Yes, my dad often makes fun of “the weird lingo” I bring home from being a young person living in Colorado. He swears that every time he sees me I use an entirely new vocabulary. But “sending it” has been a phrase that’s stuck around the last few years.
I had spent weeks finding different programs to potentially give me funding to move to Spain. However, almost all the deadlines had passed to apply for grants, and doing the research I was interested in didn’t exactly line up with many scholarship programs. I was about to graduate college, and had no interest in going into a grad program. So, as it had been put so eloquently to me, who the hell was going to give me money?

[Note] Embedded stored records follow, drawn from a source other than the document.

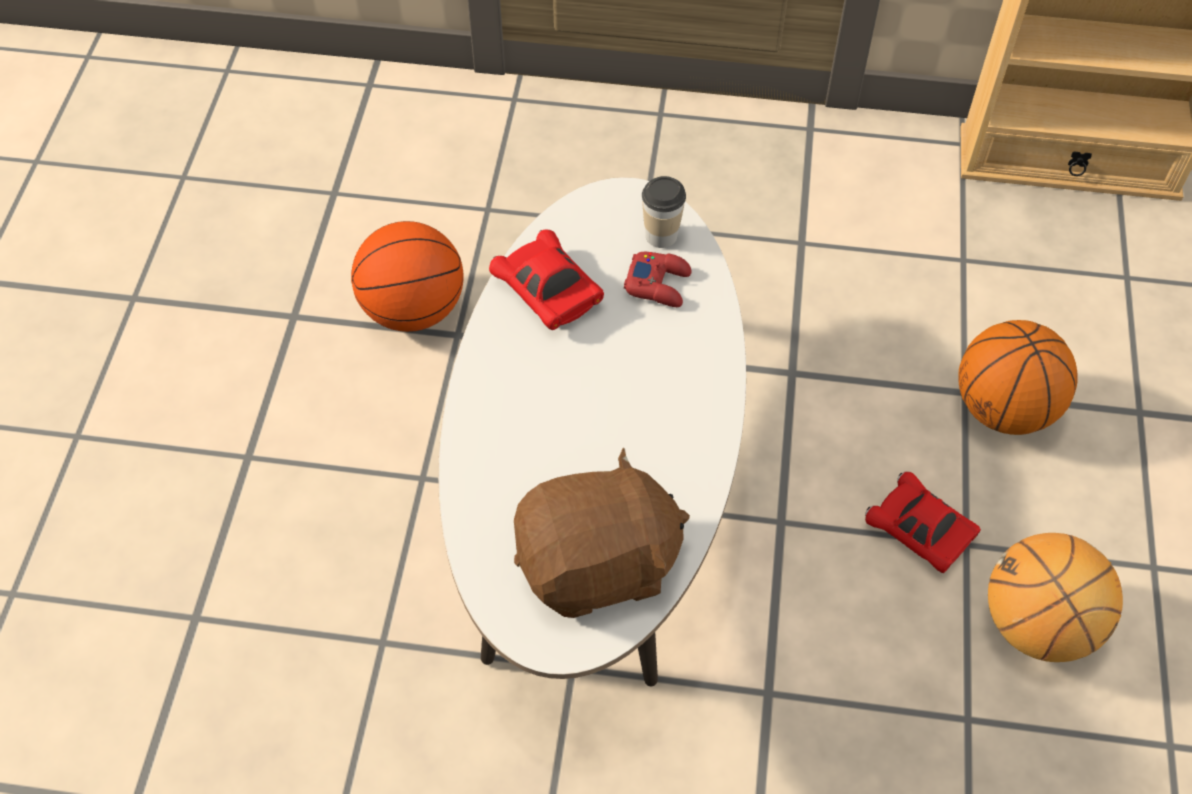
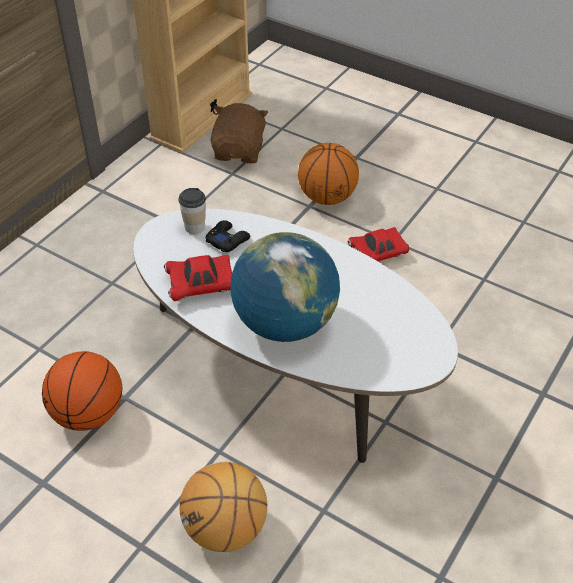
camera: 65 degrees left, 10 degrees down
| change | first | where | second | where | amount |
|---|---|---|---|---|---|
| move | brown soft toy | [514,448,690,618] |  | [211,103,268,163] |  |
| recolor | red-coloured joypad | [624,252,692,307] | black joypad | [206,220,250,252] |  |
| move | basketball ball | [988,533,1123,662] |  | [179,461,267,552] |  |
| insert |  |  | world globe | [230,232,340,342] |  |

This brings me to draft eight of Project Get Claudia and Cinder to Spain. I had done a semester abroad with a program called CIEE. I lived in Barcelona, and they had provided great support for me. I had recently learned that they offered another program, based in Madrid. I could become a Language Assistant, otherwise known as an “Auxiliar de Conversacion.” I would be placed at a school within Madrid, work four hours a day, make next to no money, and most importantly, complete project Get Claudia and Cinder to Spain. Once I was there, I could figure everything else out. What could possibly go wrong?
So here I am, in my tiny little apartment in Madrid. By day I work at a vocational school, where I teach primarily adult men, English. By night, I’m a confused twenty two year old trying to figure out how the hell all the Expats on TikTok make living abroad look so effortless, and 24/7 fun.
I’ve cried more these last two months than I have in years. Wrestled with grief, struggled with anxiety, homesickness, dog attacks, a very long month of being without a place to live, and all the instability that comes with being a recent college grad.
But I’ve also experienced more kindness from strangers than I could have ever hoped. Locals offering free Spanish lessons, Airbnb hosts helping me find housing, waiters introducing me to new friends, and one incredibly kind man took care of my dog when I was in crisis. I’ve met endless amounts of new friends: friends that let me indefinitely crash on their couch, that impulsively book trips to Valencia, that chicken fight in the ocean with me, that hold my hand while I cry over my injured dog, that religiously do family dinner. They have made every tear shed these past weeks worth it. Project 'Get Claudia and Cinder to Spain' has been checked off the list, and now it’s onto the next adventure — figuring out the later.